▸ **Brief**:
Every entry below needs to be printed again exactly, with its pictures left out.

____ Information provided

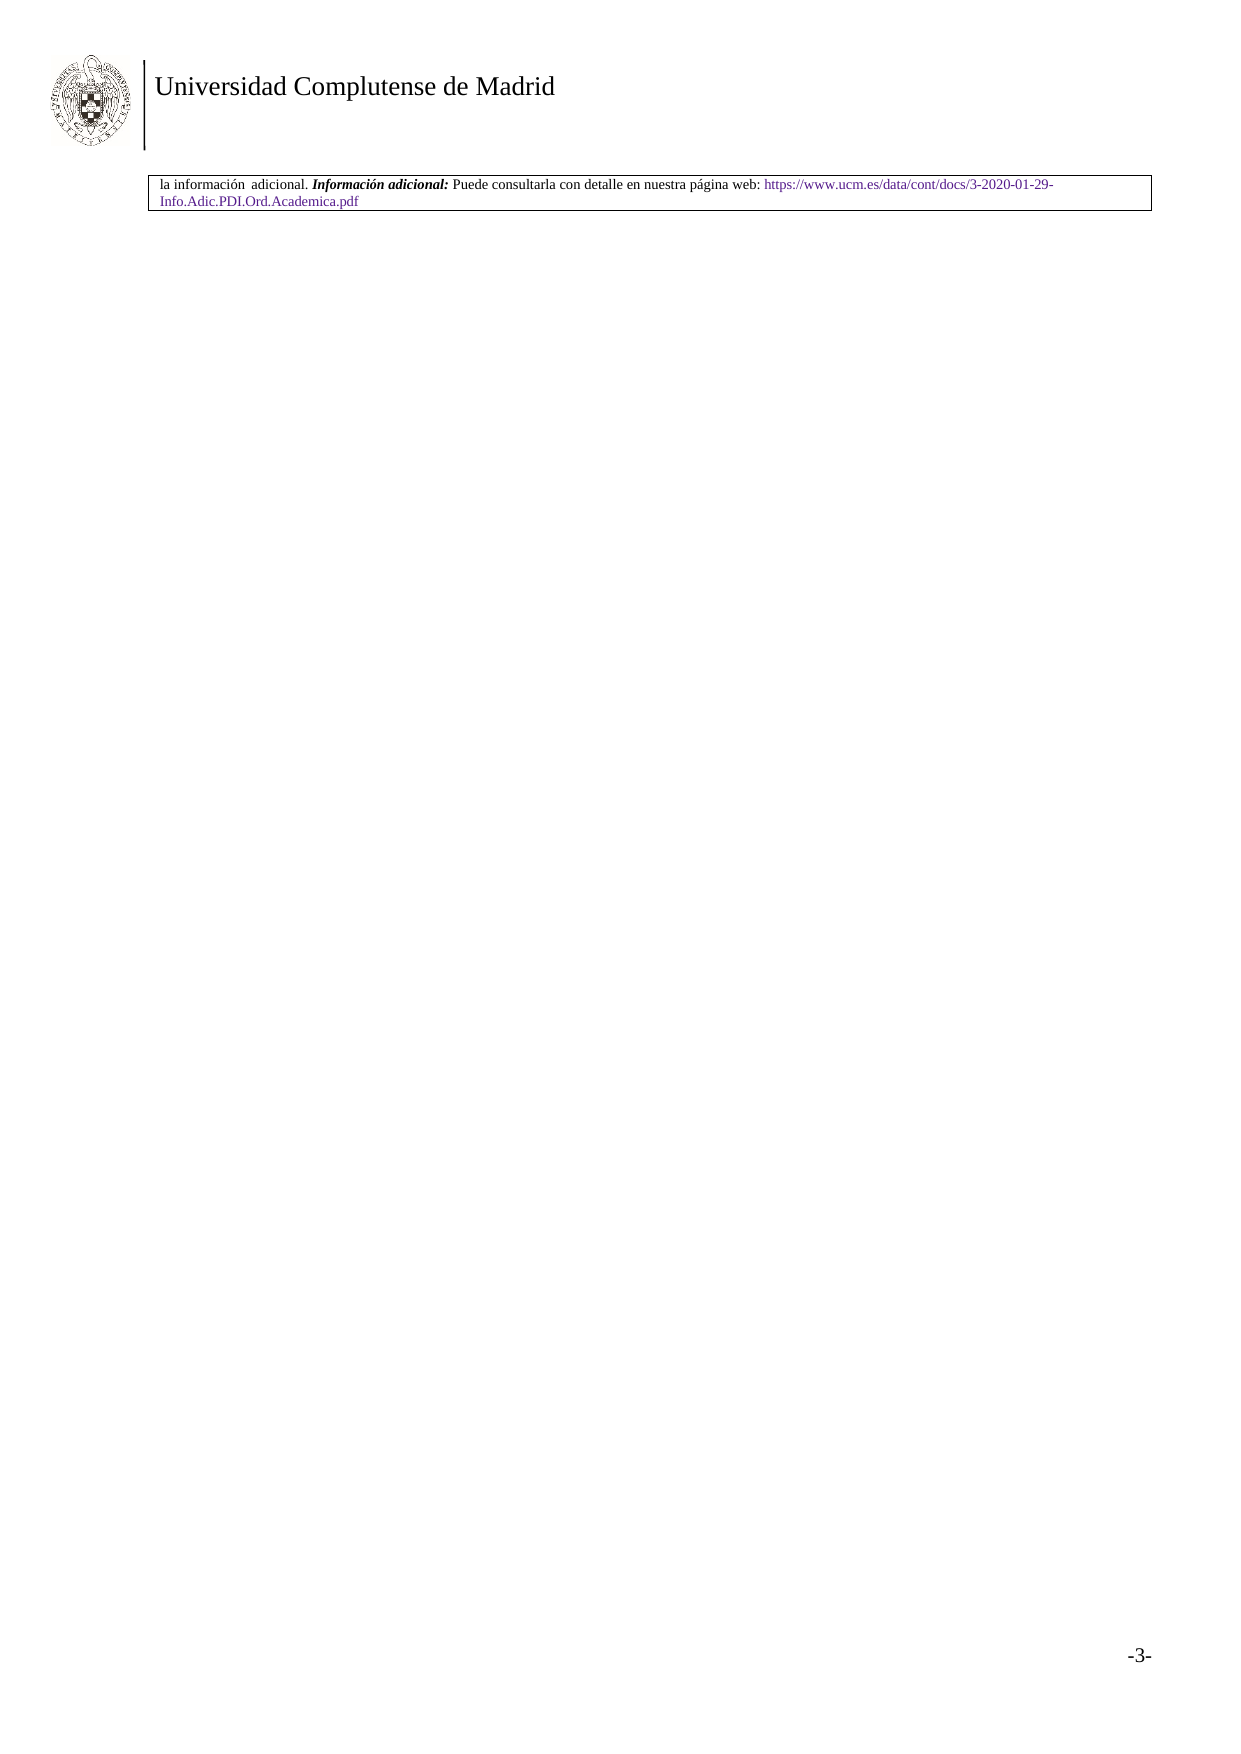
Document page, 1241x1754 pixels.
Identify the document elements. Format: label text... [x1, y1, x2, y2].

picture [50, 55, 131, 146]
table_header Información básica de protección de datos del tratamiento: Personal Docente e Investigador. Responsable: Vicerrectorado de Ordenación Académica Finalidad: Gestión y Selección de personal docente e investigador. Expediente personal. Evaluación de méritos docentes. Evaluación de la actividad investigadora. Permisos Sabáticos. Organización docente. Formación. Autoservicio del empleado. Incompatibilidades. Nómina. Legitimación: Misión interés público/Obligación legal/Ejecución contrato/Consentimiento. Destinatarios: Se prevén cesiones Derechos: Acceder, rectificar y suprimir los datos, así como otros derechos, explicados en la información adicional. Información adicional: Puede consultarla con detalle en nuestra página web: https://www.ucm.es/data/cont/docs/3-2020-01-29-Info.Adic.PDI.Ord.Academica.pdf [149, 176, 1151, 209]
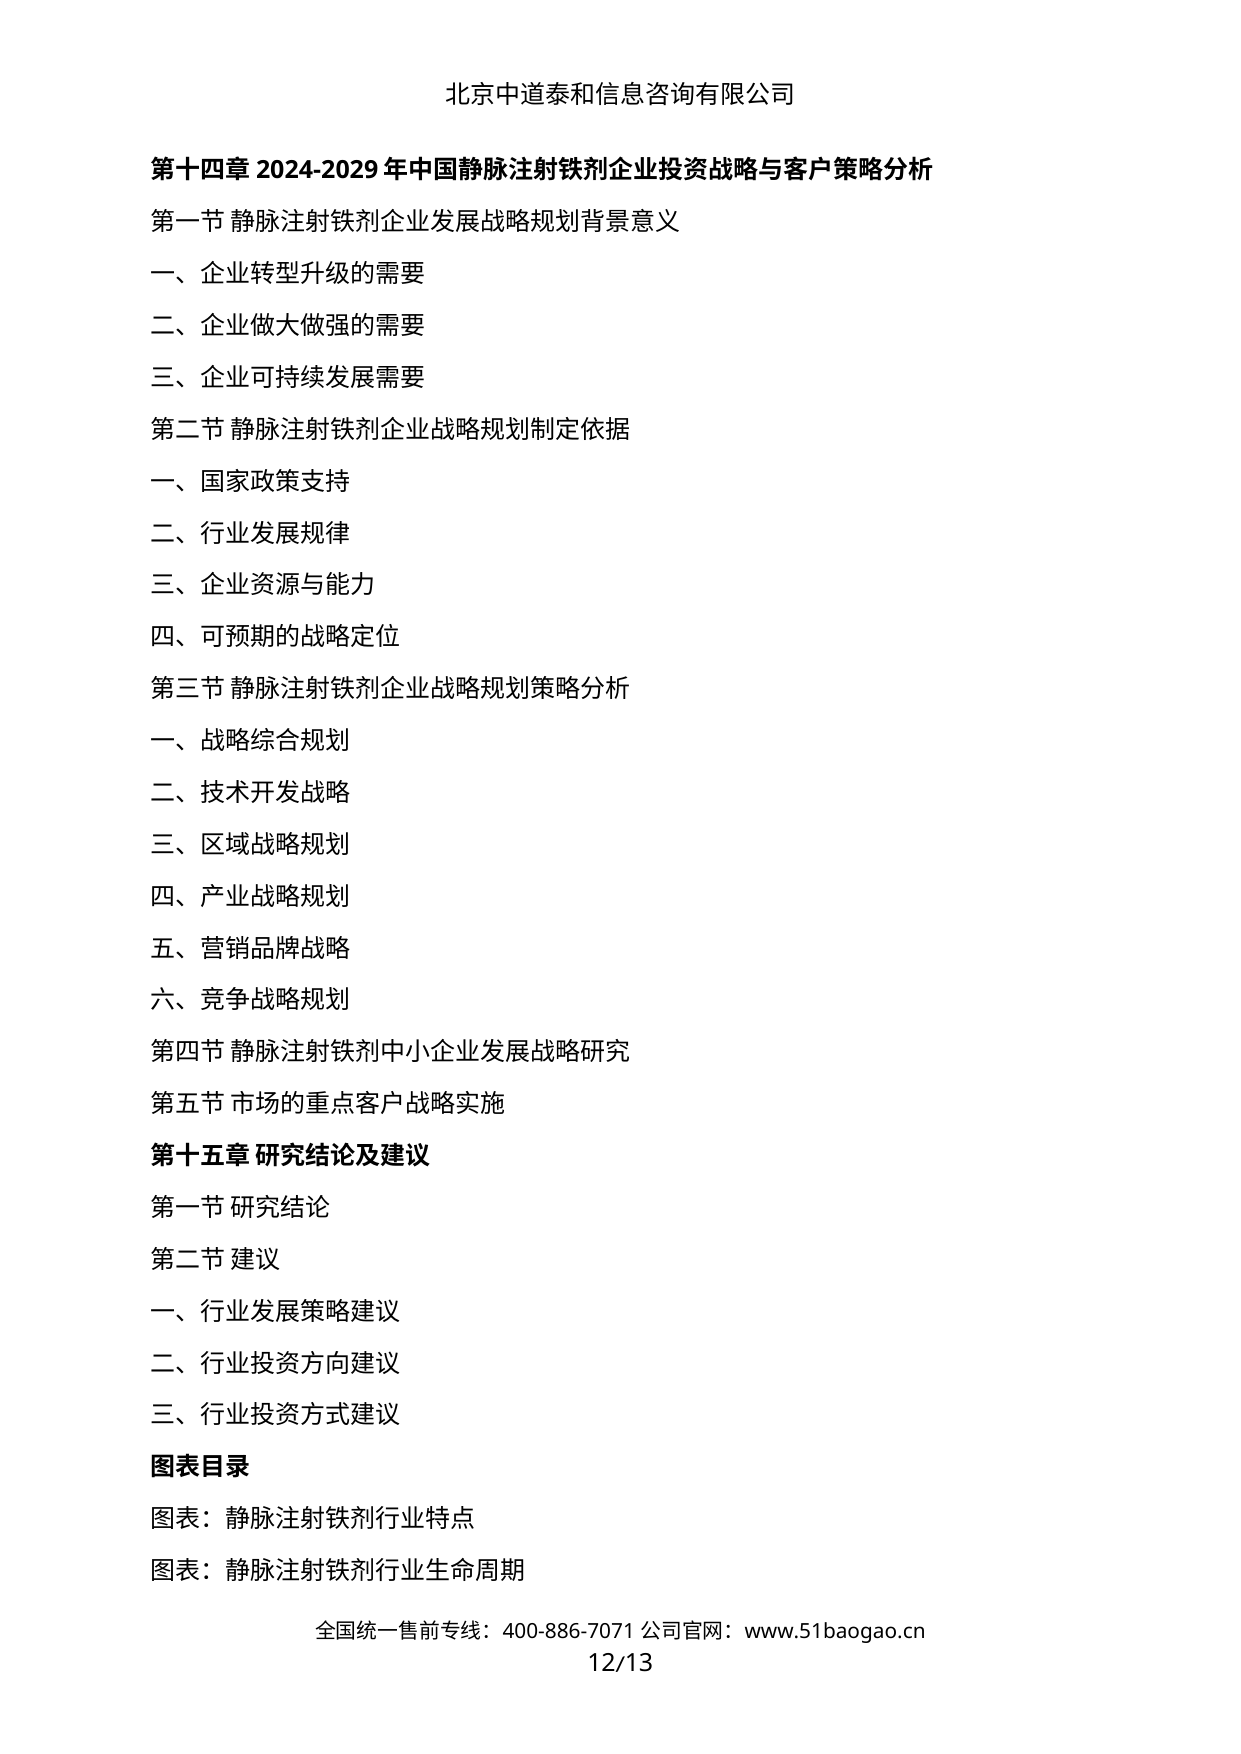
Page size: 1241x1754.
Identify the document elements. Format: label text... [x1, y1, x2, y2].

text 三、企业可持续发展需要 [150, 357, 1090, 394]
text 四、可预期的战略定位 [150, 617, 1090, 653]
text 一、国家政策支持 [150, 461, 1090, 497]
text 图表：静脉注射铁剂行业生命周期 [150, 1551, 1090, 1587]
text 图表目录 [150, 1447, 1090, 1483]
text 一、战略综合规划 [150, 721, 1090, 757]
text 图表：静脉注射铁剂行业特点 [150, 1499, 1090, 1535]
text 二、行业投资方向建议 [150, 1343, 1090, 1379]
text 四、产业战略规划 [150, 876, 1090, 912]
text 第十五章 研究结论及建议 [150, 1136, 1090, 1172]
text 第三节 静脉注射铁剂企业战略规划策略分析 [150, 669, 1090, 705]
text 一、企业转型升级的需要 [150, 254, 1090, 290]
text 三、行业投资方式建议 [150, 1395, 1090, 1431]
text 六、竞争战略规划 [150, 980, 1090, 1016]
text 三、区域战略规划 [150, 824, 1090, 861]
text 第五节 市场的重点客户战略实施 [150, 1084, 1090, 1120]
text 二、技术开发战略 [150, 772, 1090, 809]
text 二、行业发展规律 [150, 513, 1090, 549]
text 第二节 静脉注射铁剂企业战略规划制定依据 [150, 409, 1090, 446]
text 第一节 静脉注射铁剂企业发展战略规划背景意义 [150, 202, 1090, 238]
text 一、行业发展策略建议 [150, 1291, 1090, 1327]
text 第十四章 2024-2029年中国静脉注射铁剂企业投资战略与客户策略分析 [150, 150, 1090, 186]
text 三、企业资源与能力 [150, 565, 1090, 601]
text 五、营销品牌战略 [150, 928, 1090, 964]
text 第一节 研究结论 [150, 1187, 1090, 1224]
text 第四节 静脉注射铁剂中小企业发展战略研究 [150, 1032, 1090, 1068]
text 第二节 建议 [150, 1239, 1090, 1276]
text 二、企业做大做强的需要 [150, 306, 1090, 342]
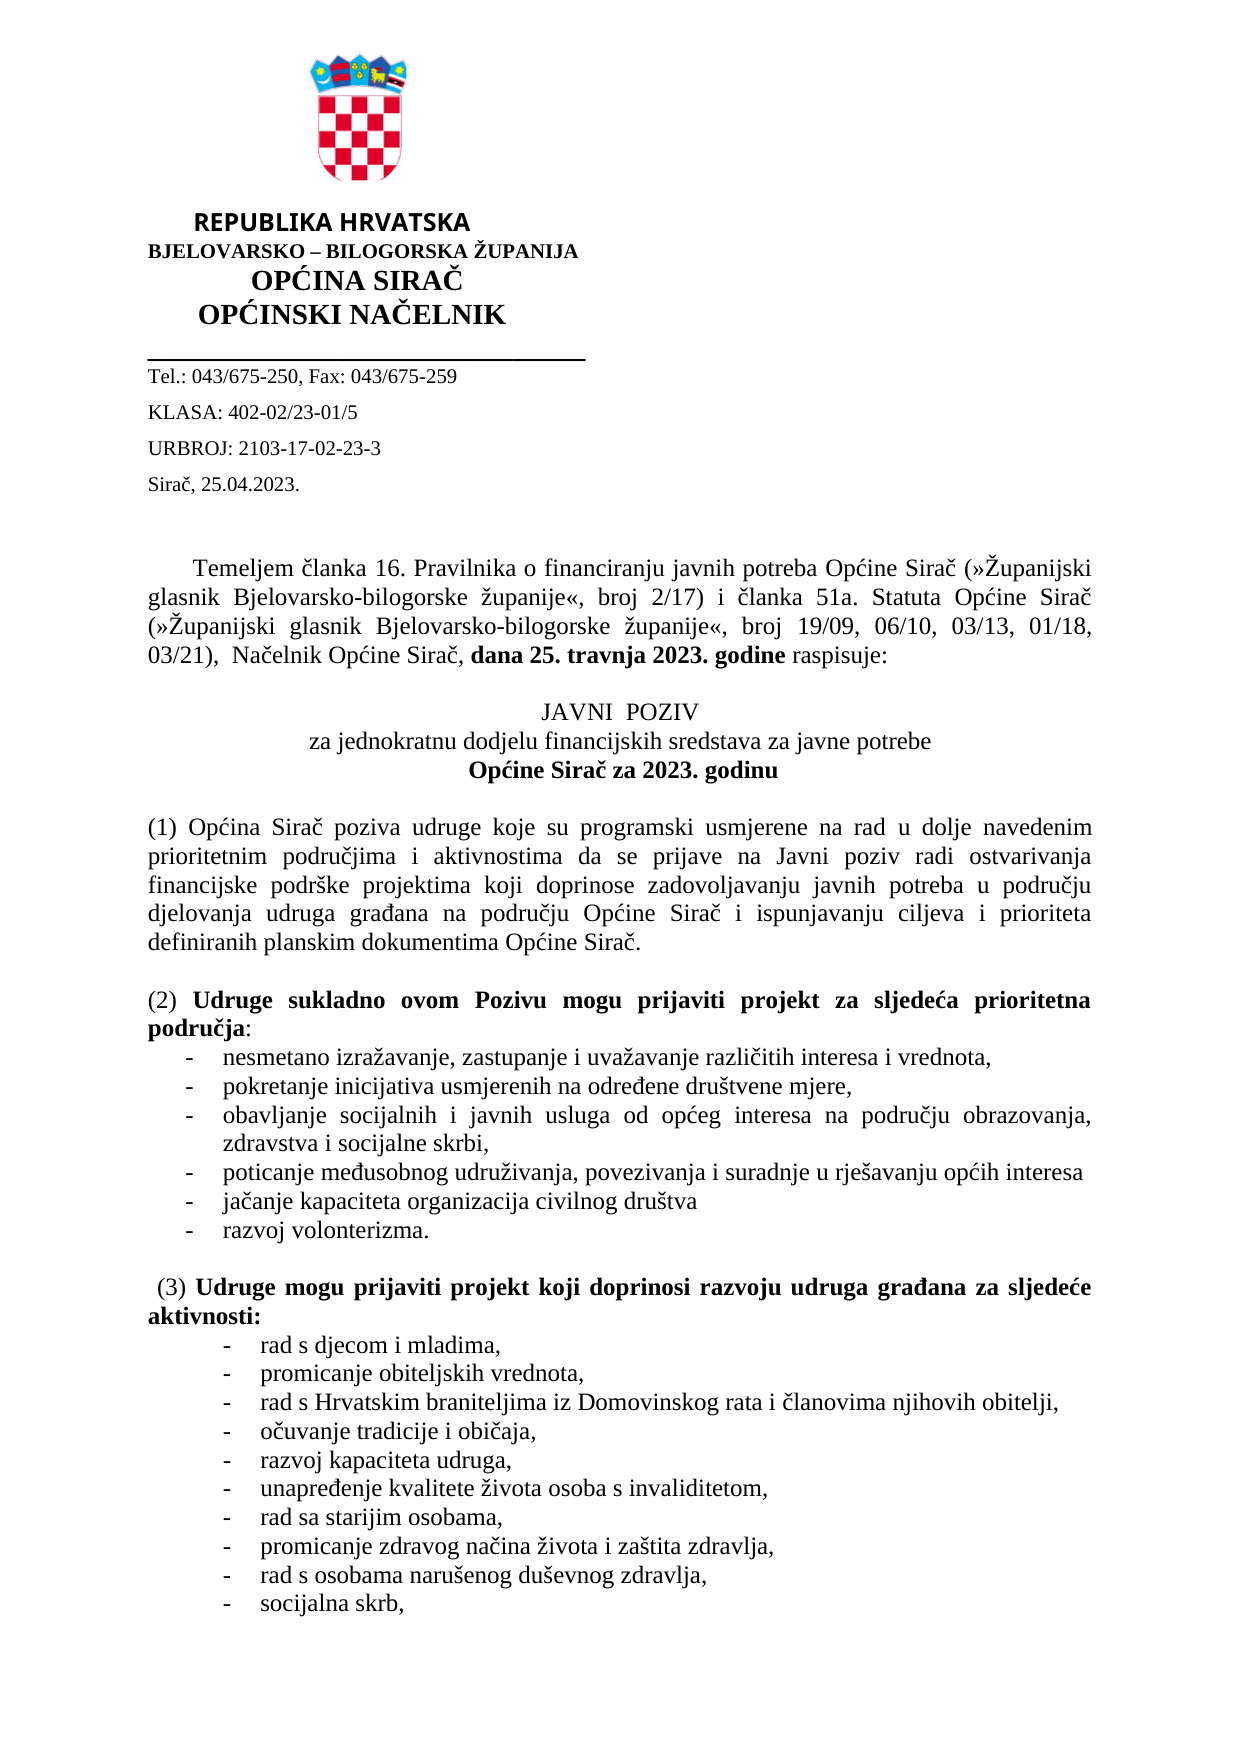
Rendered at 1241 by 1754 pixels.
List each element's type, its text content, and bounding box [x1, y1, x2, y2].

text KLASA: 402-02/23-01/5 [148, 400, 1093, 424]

________

▸ **Answer box**:
Document page, 1241x1754 pixels.
Identify the document elements. Format: label text... [x1, y1, x2, y2].

picture [50, 55, 131, 146]
table_header Información básica de protección de datos del tratamiento: Personal Docente e Investigador. Responsable: Vicerrectorado de Ordenación Académica Finalidad: Gestión y Selección de personal docente e investigador. Expediente personal. Evaluación de méritos docentes. Evaluación de la actividad investigadora. Permisos Sabáticos. Organización docente. Formación. Autoservicio del empleado. Incompatibilidades. Nómina. Legitimación: Misión interés público/Obligación legal/Ejecución contrato/Consentimiento. Destinatarios: Se prevén cesiones Derechos: Acceder, rectificar y suprimir los datos, así como otros derechos, explicados en la información adicional. Información adicional: Puede consultarla con detalle en nuestra página web: https://www.ucm.es/data/cont/docs/3-2020-01-29-Info.Adic.PDI.Ord.Academica.pdf [149, 176, 1151, 209]
Page size: 1241x1754.
Identify the document elements. Format: label text... [x1, y1, x2, y2].

text 三、企业可持续发展需要 [150, 357, 1090, 394]
text 四、可预期的战略定位 [150, 617, 1090, 653]
text 一、国家政策支持 [150, 461, 1090, 497]
text 图表：静脉注射铁剂行业生命周期 [150, 1551, 1090, 1587]
text 图表目录 [150, 1447, 1090, 1483]
text 一、战略综合规划 [150, 721, 1090, 757]
text 图表：静脉注射铁剂行业特点 [150, 1499, 1090, 1535]
text 二、行业投资方向建议 [150, 1343, 1090, 1379]
text 四、产业战略规划 [150, 876, 1090, 912]
text 第十五章 研究结论及建议 [150, 1136, 1090, 1172]
text 第三节 静脉注射铁剂企业战略规划策略分析 [150, 669, 1090, 705]
text 一、企业转型升级的需要 [150, 254, 1090, 290]
text 三、行业投资方式建议 [150, 1395, 1090, 1431]
text 六、竞争战略规划 [150, 980, 1090, 1016]
text 三、区域战略规划 [150, 824, 1090, 861]
text 第五节 市场的重点客户战略实施 [150, 1084, 1090, 1120]
text 二、技术开发战略 [150, 772, 1090, 809]
text 二、行业发展规律 [150, 513, 1090, 549]
text 第二节 静脉注射铁剂企业战略规划制定依据 [150, 409, 1090, 446]
text 第一节 静脉注射铁剂企业发展战略规划背景意义 [150, 202, 1090, 238]
text 一、行业发展策略建议 [150, 1291, 1090, 1327]
text 第十四章 2024-2029年中国静脉注射铁剂企业投资战略与客户策略分析 [150, 150, 1090, 186]
text 三、企业资源与能力 [150, 565, 1090, 601]
text 五、营销品牌战略 [150, 928, 1090, 964]
text 第一节 研究结论 [150, 1187, 1090, 1224]
text 第四节 静脉注射铁剂中小企业发展战略研究 [150, 1032, 1090, 1068]
text 第二节 建议 [150, 1239, 1090, 1276]
text 二、企业做大做强的需要 [150, 306, 1090, 342]
Rendered at 1241 by 1754 pixels.
List each element's type, its text content, and bounding box [x1, y1, x2, y2].

text KLASA: 402-02/23-01/5 [148, 400, 1093, 424]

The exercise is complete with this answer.